Elle me serait restée incompréhensible, si je n'avais pas lu, dans une note du livre d'Ivan Cloulas sur Diane de Poitiers, qu'en 1793 le château mis sous séquestre avait été constellé, ainsi qu'un grand ciel de théâtre nouvellement repeint, d'inscriptions à l'or fin qui criaient aux passants : GUERRE AUX TYRANS, SURVEILLANCE PUBLIQUE !
Un peu plus tôt, à Ivry, sur le chevet de l'église, d'autres inscriptions révolutionnaires inattendues avaient déjà attiré mon attention :
J'ai toujours cru - et ce n'est pas Joël Pommerat qui me contredira - que notre monde moderne tenait tout entier dans le grand théâtre de la révolution française.
Tout entier. Avec sa passion de la raison et sa manie de surveillance. Avec sa violence hideuse et sa générosité inouïe. Avec ses tribunes philanthropiques et ses tribunaux sans innocents. Avec sa certitude que les mots sont des armes et que les armes ne sont que des mots comme les autres.

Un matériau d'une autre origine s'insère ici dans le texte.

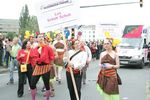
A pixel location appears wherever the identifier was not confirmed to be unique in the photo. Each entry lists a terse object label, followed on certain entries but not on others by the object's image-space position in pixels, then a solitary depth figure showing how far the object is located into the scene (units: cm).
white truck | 974
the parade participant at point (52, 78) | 498
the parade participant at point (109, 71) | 339
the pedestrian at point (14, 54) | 562
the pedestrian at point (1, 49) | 838
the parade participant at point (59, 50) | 603
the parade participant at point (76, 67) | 354
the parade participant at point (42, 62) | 412
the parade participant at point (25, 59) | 482
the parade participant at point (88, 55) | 431
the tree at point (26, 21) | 5067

Libertaire et totalitaire. Egalitariste et fraternel. Insolent et inquisiteur. Tout entier là, lové comme un serpent magnifique et terrible dans ces quelques années de la fin du XVIIIème siècle, si brèves et si intenses, qui nous regardent encore de leur oeil grand ouvert, pour le meilleur du pire, et le pire du meilleur - des mondes.